KBRI Tehran disebut telah meningkatkan status siaga 2 dan meminta WNI di Iran meningkatkan kewaspadaan.
"KBRI Tehran telah menetapkan status Siaga 2 dan diimbau para WNI untuk meningkatkan kewaspadaan, selalu memonitor situasi dan selalu menjaga komunikasi dengan KBRI Tehran," kata Direktur Perlindungan WNI Kemlu, Judha Nugraha, kepada detikcom, Senin (16/6/2025).
WNI juga diminta segera menghubungi hotline KBRI Tehran jika terjadi situasi darurat.
Tercatat ada 386 WNI di Iran dan KBRI Tehran terus berkomunikasi intensif serta meminta WNI tetap tenang.
"Total ada 386 WNI di Iran, mayoritas adalah pelajar dan mahasiswa di kota Qom. KBRI Tehran intensif berkomunikasi dengan para WNI. Hingga saat ini para WNI tetap tenang dan tidak ada yang menjadi korban serangan Israel," kata Judha.
Sementara itu, Kemlu mencatat terdapat 187 WNI yang berada di Israel. Mayoritas WNI berada di Arava, Israel selatan. Mereka juga dilaporkan dalam kondisi selamat.
Israel diketahui telah melancarkan serangan ke pusat Tehran mulai Jumat (13/6/2025).
Pemimpin Tertinggi Iran Ayatollah Ali Khamenei memperingatkan serangan balasan kepada Israel setelah sejumlah fasilitas nuklir dan militernya diserang.

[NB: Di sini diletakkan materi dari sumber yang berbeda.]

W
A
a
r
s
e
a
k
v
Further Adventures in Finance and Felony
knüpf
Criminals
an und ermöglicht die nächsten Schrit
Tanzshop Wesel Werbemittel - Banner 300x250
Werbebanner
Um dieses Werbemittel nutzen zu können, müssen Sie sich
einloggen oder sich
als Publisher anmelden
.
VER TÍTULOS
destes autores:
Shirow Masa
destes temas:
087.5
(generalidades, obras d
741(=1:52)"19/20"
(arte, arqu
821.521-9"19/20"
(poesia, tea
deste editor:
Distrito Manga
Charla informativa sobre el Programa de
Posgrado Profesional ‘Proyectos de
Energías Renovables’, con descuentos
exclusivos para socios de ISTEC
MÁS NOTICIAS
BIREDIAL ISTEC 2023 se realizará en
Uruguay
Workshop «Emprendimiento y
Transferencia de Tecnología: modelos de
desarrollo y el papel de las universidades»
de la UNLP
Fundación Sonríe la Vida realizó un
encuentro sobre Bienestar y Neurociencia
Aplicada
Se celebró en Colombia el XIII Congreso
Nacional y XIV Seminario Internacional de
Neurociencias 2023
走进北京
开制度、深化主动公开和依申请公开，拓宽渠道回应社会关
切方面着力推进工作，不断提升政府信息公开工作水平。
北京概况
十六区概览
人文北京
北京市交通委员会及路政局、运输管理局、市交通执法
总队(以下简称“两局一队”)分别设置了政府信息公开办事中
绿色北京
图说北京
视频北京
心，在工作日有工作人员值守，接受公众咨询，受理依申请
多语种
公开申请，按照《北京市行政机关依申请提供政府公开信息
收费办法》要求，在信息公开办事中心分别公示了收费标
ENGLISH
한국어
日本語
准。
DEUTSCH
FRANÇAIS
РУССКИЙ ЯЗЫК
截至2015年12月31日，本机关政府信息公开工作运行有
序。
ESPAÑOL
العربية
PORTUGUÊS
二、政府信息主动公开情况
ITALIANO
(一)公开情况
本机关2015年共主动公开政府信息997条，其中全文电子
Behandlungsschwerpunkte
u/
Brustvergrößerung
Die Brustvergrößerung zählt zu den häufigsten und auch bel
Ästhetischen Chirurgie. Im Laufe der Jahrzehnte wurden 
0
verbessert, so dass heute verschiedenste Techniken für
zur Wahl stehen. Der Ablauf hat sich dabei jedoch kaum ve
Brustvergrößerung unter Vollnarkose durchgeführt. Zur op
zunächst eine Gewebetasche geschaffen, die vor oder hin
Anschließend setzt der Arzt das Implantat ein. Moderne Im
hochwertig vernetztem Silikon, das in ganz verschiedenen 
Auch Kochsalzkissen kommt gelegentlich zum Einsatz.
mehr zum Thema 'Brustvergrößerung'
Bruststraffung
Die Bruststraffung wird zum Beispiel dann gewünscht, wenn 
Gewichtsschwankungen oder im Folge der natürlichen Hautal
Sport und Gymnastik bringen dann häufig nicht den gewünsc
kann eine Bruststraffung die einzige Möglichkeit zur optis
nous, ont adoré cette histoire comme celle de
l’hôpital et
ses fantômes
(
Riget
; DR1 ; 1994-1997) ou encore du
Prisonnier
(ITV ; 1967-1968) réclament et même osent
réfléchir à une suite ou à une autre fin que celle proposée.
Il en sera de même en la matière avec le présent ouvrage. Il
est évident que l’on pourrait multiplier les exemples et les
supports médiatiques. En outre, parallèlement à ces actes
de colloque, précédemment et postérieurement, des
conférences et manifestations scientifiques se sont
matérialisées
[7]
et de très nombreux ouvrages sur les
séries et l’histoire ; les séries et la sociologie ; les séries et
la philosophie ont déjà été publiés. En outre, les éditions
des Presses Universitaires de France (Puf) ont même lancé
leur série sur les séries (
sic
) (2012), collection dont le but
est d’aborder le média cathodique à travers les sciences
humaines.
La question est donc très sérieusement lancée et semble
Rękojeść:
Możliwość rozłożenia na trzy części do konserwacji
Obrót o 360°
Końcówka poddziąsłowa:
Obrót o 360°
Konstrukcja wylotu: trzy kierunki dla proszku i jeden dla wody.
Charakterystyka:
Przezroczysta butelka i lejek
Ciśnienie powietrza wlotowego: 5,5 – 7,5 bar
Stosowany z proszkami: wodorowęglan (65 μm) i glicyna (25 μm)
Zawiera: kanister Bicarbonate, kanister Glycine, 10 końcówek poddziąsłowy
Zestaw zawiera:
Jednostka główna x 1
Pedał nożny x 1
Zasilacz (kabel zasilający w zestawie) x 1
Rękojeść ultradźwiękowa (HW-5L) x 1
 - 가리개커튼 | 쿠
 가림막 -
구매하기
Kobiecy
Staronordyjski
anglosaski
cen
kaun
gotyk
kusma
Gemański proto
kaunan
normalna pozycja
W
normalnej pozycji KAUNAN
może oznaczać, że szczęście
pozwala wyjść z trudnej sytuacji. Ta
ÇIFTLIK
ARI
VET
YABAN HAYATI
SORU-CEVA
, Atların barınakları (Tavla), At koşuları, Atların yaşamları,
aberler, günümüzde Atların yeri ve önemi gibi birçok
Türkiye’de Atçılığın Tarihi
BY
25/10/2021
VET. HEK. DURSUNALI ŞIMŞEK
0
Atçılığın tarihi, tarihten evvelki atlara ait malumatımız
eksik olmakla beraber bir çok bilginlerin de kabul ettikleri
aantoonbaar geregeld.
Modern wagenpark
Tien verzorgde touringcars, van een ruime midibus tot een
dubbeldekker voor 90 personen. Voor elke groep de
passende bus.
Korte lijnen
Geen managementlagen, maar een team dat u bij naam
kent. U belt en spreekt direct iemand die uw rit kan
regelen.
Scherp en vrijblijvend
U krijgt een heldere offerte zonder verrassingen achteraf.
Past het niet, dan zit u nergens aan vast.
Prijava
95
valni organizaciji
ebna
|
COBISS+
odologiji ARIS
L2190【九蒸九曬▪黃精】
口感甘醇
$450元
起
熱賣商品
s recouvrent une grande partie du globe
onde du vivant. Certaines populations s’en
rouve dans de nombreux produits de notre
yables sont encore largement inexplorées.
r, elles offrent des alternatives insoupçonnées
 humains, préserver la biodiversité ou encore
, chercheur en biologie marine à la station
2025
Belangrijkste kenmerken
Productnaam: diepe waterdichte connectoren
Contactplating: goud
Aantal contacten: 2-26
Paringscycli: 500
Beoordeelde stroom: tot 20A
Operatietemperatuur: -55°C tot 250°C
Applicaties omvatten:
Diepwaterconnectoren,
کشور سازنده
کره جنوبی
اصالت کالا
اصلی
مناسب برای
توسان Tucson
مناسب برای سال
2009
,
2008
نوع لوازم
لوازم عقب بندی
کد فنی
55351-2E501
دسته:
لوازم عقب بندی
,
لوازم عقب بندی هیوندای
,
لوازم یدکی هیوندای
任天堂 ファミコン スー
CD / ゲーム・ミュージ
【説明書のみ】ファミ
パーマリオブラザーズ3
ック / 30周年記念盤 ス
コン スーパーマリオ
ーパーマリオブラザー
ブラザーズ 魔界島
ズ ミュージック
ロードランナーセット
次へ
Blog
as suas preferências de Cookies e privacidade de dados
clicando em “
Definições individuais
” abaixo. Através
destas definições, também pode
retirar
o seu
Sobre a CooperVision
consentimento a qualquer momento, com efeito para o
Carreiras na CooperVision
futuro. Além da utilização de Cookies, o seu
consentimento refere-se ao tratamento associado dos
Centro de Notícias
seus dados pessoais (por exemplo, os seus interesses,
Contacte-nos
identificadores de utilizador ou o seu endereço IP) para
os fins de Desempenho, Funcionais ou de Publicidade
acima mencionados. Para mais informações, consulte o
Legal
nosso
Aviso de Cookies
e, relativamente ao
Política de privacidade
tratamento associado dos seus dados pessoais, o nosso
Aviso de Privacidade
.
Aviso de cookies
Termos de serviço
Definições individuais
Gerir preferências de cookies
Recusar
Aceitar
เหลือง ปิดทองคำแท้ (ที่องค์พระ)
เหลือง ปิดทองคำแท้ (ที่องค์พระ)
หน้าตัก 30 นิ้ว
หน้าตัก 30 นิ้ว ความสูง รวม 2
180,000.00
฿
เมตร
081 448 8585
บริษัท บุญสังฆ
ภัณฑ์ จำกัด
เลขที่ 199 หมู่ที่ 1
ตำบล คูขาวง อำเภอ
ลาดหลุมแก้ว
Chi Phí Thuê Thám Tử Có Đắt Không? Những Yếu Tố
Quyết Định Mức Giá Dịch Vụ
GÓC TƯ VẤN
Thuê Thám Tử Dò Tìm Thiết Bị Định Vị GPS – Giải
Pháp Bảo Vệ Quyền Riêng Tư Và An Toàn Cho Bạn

Teheran membalas dengan rentetan serangan drone dan rudal pada Jumat (13/6) malam dan Sabtu (14/6) pagi yang menargetkan wilayah Israel.
Pada Sabtu (14/6) dini hari, Angkatan Udara Israel melancarkan rentetan serangan menargetkan pertahanan udara Iran, termasuk lokasi-lokasi peluncur rudal, untuk melumpuhkan kemampuan militer negara tersebut.
Pada Senin (16/6), Iran telah menginformasikan kepada mediator Qatar dan Oman bahwa pihaknya menutup melakukan negosiasi gencatan senjata saat diserang Israel. Iran menyampaikan tidak akan berunding kala diserang.
"Iran memberi tahu mediator Qatar dan Oman bahwa mereka hanya akan melakukan negosiasi serius setelah Iran menyelesaikan tanggapannya terhadap serangan pendahuluan Israel," kata pejabat itu, yang berbicara dengan syarat anonim karena sensitivitas konflik tersebut.